#### PROVIDED DATA

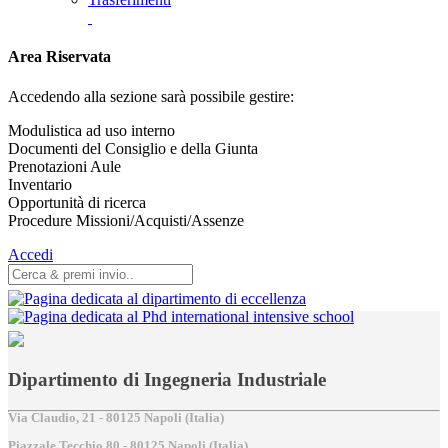
Area Riservata
Accedendo alla sezione sarà possibile gestire:
Modulistica ad uso interno
Documenti del Consiglio e della Giunta
Prenotazioni Aule
Inventario
Opportunità di ricerca
Procedure Missioni/Acquisti/Assenze
Accedi
Dipartimento di Ingegneria Industriale
Via Claudio, 21 - 80125 Napoli (Italia)
Piazzale Tecchio,80 - 80125 Napoli (Italia)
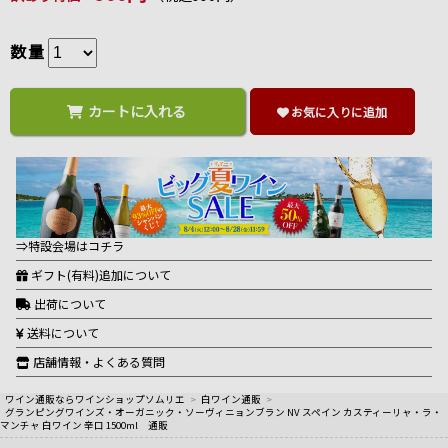
数量
カートに入れる
お気に入りに追加
⇒特設会場はコチラ
ギフト(有料)追加について
出荷について
送料について
店舗情報・よくある質問
ワイン通販ならワインショップソムリエ
>
白ワイン通販
>
グランピングワインズ・オーガニック・ソーヴィニョンブラン NV スペイン カスティーリャ・ラ・
マンチャ 白ワイン 辛口 1500ml 通販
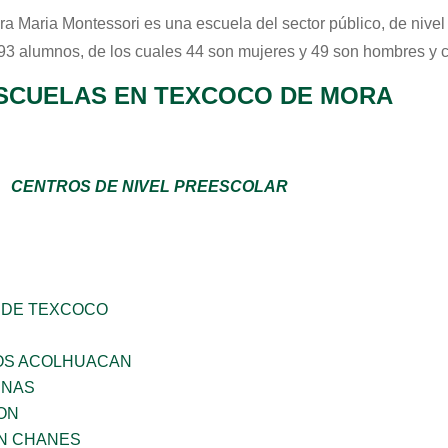
ra Maria Montessori
es una escuela del sector
público
, de nive
 93 alumnos, de los cuales 44 son mujeres y 49 son hombres y 
SCUELAS EN TEXCOCO DE MORA
CENTROS DE NIVEL PREESCOLAR
 DE TEXCOCO
ÑOS ACOLHUACAN
ENAS
ON
AN CHANES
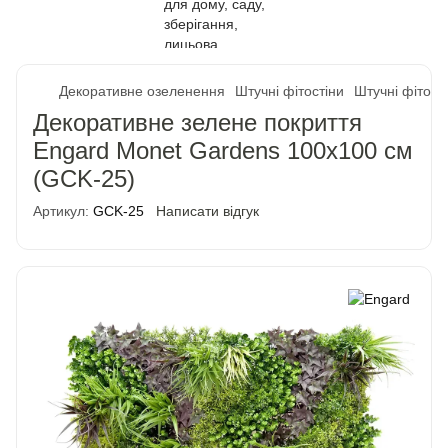
Декоративне озеленення
Штучні фітостіни
Штучні фітост
Декоративне зелене покриття
Engard Monet Gardens 100х100 см
(GCK-25)
Артикул:
GCK-25
Написати відгук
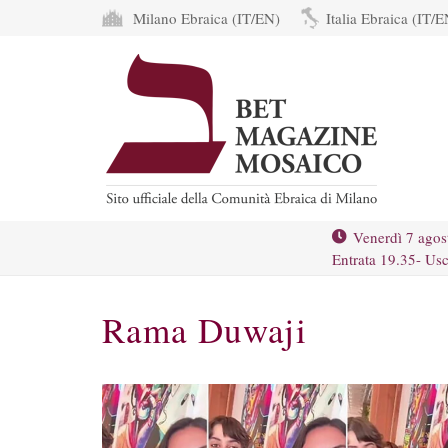
Milano Ebraica (IT/EN)
Italia Ebraica (IT/E
Venerdì 7 agos
Entrata 19.35- Usc
Rama Duwaji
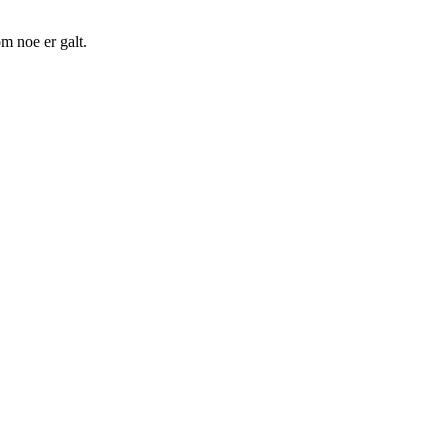
m noe er galt.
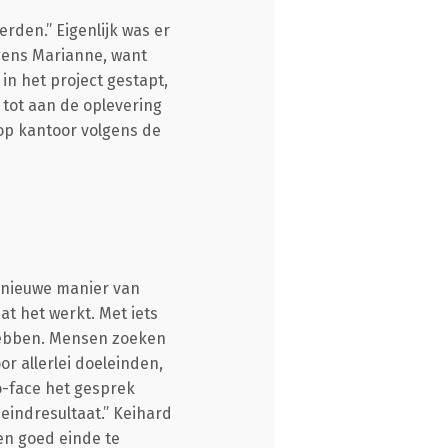
rden.” Eigenlijk was er
lgens Marianne, want
in het project gestapt,
tot aan de oplevering
op kantoor volgens de
e nieuwe manier van
at het werkt. Met iets
 hebben. Mensen zoeken
r allerlei doeleinden,
o-face het gesprek
 eindresultaat.” Keihard
en goed einde te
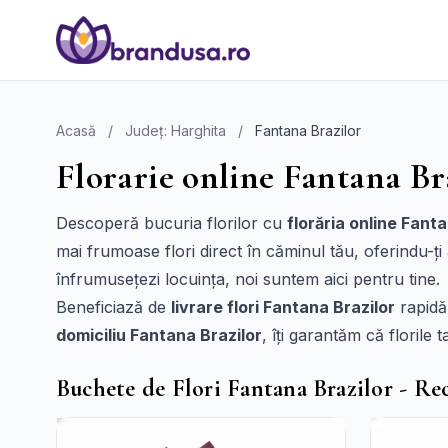
Acasă
/
Județ: Harghita
/
Fantana Brazilor
Florarie online Fantana Bra
Descoperă bucuria florilor cu
florăria online Fant
mai frumoase flori direct în căminul tău, oferindu-ți
înfrumusețezi locuința, noi suntem aici pentru tine.
Beneficiază de
livrare flori Fantana Brazilor
rapidă 
domiciliu Fantana Brazilor
, îți garantăm că florile
Buchete de Flori Fantana Brazilor - R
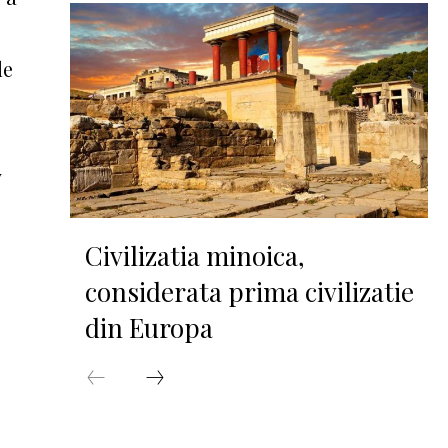
de
v
Civilizatia minoica,
considerata prima civilizatie
din Europa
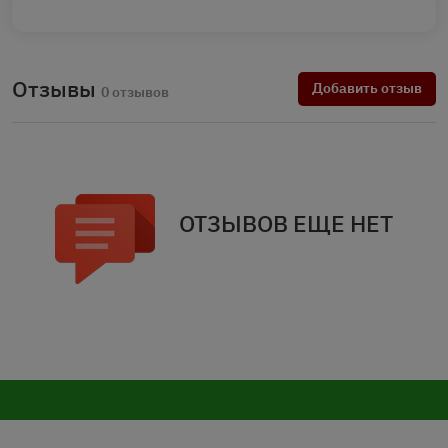
Отзывы
Добавить отзыв
0 отзывов
ОТЗЫВОВ ЕЩЕ НЕТ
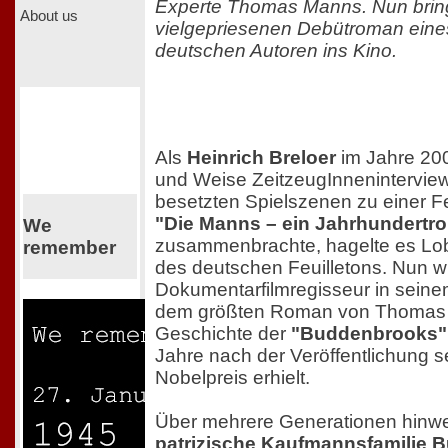
Experte Thomas Manns. Nun bring
About us
vielgepriesenen Debütroman eine
deutschen Autoren ins Kino.
Als
Heinrich Breloer
im Jahre 200
und Weise ZeitzeugInneninterview
besetzten Spielszenen zu einer F
"Die Manns – ein Jahrhundertr
We
zusammenbrachte, hagelte es Lob
remember
des deutschen Feuilletons. Nun w
Dokumentarfilmregisseur in sein
dem größten Roman von Thomas 
Geschichte der
"Buddenbrooks"
Jahre nach der Veröffentlichung se
Nobelpreis erhielt.
Über mehrere Generationen hinweg
patrizische Kaufmannsfamilie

########

== TASK TO CARRY OUT ==
Give the number of lines in the records where the word "Декоративне" occurs, and add nothing.

== EXPECTED ANSWER ==
2